Your objective ::
Copy the lines below word for word, beginning at the line that has "- Open the project" and stopping after the line that has "Un opener debe".

--- START ---

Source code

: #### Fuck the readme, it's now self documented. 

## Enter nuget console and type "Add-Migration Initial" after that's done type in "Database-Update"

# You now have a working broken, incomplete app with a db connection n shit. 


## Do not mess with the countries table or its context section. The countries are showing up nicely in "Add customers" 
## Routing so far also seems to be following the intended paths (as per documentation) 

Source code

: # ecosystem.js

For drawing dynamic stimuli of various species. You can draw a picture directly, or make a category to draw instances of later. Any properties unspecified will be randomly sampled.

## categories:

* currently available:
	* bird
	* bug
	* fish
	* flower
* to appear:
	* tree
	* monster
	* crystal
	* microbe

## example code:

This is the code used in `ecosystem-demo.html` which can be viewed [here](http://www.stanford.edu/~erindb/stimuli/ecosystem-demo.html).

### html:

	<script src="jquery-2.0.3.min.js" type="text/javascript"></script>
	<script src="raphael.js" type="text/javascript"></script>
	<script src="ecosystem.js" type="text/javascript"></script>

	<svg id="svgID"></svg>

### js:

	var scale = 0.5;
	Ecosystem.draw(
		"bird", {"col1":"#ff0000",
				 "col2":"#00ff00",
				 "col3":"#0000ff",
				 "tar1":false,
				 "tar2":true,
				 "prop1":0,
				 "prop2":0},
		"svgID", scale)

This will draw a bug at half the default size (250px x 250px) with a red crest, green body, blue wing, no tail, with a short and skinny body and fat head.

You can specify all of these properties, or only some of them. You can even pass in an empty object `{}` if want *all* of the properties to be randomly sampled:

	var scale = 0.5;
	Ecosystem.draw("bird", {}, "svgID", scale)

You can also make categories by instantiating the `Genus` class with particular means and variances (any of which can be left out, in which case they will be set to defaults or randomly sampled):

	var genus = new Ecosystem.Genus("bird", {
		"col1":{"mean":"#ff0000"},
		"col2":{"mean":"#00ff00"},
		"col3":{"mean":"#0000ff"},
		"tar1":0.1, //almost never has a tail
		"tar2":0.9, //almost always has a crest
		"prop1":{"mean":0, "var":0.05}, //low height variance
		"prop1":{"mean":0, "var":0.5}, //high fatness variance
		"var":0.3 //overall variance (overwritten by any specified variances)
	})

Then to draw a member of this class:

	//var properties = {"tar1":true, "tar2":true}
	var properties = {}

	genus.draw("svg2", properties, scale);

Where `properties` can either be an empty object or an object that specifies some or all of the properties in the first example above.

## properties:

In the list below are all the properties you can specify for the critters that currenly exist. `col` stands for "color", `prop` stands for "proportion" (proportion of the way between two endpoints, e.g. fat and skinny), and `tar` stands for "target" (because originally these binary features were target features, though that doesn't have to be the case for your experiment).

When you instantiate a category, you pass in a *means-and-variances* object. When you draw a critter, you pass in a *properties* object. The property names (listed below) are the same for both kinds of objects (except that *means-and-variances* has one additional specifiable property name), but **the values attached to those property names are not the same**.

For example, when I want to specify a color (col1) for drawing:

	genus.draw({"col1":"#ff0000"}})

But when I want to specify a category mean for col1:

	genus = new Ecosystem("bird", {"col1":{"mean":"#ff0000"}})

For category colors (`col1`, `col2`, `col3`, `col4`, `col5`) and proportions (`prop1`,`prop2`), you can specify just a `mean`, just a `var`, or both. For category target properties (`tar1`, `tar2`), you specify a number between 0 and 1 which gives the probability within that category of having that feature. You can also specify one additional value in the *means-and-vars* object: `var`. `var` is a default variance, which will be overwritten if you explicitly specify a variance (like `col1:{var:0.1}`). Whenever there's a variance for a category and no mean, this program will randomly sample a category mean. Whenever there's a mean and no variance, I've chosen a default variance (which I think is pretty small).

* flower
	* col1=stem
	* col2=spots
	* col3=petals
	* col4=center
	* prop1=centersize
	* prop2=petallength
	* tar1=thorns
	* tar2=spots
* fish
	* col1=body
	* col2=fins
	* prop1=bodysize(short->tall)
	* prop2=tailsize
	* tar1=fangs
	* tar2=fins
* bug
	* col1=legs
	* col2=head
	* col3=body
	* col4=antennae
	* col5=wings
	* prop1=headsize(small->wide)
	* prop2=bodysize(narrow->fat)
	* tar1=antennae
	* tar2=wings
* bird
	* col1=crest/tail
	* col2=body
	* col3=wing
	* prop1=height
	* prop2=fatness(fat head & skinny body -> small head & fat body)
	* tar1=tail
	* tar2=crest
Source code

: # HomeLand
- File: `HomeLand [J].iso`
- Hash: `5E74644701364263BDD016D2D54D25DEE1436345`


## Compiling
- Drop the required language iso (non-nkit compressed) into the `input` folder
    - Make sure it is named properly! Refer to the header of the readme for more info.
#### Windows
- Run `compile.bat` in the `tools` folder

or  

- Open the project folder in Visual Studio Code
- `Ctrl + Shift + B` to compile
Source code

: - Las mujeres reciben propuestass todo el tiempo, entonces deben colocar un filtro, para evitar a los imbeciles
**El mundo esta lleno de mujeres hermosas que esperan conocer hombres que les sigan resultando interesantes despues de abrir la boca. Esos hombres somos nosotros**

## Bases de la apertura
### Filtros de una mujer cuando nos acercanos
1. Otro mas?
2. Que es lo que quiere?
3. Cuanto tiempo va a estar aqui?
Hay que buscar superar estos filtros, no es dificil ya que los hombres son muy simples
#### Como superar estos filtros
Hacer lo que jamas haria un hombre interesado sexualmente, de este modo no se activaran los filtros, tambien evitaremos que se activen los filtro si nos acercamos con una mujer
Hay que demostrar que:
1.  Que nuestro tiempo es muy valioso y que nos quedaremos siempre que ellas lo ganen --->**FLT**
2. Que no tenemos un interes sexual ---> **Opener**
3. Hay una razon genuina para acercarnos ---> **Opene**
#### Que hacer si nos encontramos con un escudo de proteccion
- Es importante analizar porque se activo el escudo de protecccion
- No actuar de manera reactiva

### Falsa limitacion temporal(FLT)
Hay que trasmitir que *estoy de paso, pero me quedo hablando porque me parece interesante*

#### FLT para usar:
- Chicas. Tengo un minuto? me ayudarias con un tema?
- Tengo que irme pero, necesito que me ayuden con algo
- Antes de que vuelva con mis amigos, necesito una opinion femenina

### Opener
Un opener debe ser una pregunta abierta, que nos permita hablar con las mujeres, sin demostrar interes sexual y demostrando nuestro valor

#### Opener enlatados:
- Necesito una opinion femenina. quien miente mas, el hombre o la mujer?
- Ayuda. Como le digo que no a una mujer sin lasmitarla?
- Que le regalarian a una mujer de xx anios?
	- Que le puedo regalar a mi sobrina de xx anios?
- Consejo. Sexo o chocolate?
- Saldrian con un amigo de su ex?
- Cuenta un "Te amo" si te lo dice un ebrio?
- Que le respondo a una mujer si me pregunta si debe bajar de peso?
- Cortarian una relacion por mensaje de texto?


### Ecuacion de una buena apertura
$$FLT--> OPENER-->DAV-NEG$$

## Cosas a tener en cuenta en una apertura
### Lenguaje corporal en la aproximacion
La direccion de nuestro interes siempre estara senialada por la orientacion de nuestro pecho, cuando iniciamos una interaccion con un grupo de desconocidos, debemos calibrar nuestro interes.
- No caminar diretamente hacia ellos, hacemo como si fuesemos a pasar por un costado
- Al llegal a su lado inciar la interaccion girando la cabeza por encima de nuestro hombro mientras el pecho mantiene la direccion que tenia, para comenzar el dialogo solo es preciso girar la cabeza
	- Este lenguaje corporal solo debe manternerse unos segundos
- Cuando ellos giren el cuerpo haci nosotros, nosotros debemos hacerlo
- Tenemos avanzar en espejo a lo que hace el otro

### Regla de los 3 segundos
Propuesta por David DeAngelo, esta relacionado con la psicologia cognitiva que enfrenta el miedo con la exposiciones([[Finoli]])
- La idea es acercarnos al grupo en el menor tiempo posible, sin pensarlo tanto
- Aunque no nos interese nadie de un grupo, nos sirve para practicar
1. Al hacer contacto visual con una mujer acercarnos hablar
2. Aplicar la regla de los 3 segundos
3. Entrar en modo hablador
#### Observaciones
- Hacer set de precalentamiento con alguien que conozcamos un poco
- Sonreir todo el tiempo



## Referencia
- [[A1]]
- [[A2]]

--- END ---

Written solution ::
- Open the project folder in Visual Studio Code
- `Ctrl + Shift + B` to compile
Source code

: - Las mujeres reciben propuestass todo el tiempo, entonces deben colocar un filtro, para evitar a los imbeciles
**El mundo esta lleno de mujeres hermosas que esperan conocer hombres que les sigan resultando interesantes despues de abrir la boca. Esos hombres somos nosotros**

## Bases de la apertura
### Filtros de una mujer cuando nos acercanos
1. Otro mas?
2. Que es lo que quiere?
3. Cuanto tiempo va a estar aqui?
Hay que buscar superar estos filtros, no es dificil ya que los hombres son muy simples
#### Como superar estos filtros
Hacer lo que jamas haria un hombre interesado sexualmente, de este modo no se activaran los filtros, tambien evitaremos que se activen los filtro si nos acercamos con una mujer
Hay que demostrar que:
1.  Que nuestro tiempo es muy valioso y que nos quedaremos siempre que ellas lo ganen --->**FLT**
2. Que no tenemos un interes sexual ---> **Opener**
3. Hay una razon genuina para acercarnos ---> **Opene**
#### Que hacer si nos encontramos con un escudo de proteccion
- Es importante analizar porque se activo el escudo de protecccion
- No actuar de manera reactiva

### Falsa limitacion temporal(FLT)
Hay que trasmitir que *estoy de paso, pero me quedo hablando porque me parece interesante*

#### FLT para usar:
- Chicas. Tengo un minuto? me ayudarias con un tema?
- Tengo que irme pero, necesito que me ayuden con algo
- Antes de que vuelva con mis amigos, necesito una opinion femenina

### Opener
Un opener debe ser una pregunta abierta, que nos permita hablar con las mujeres, sin demostrar interes sexual y demostrando nuestro valor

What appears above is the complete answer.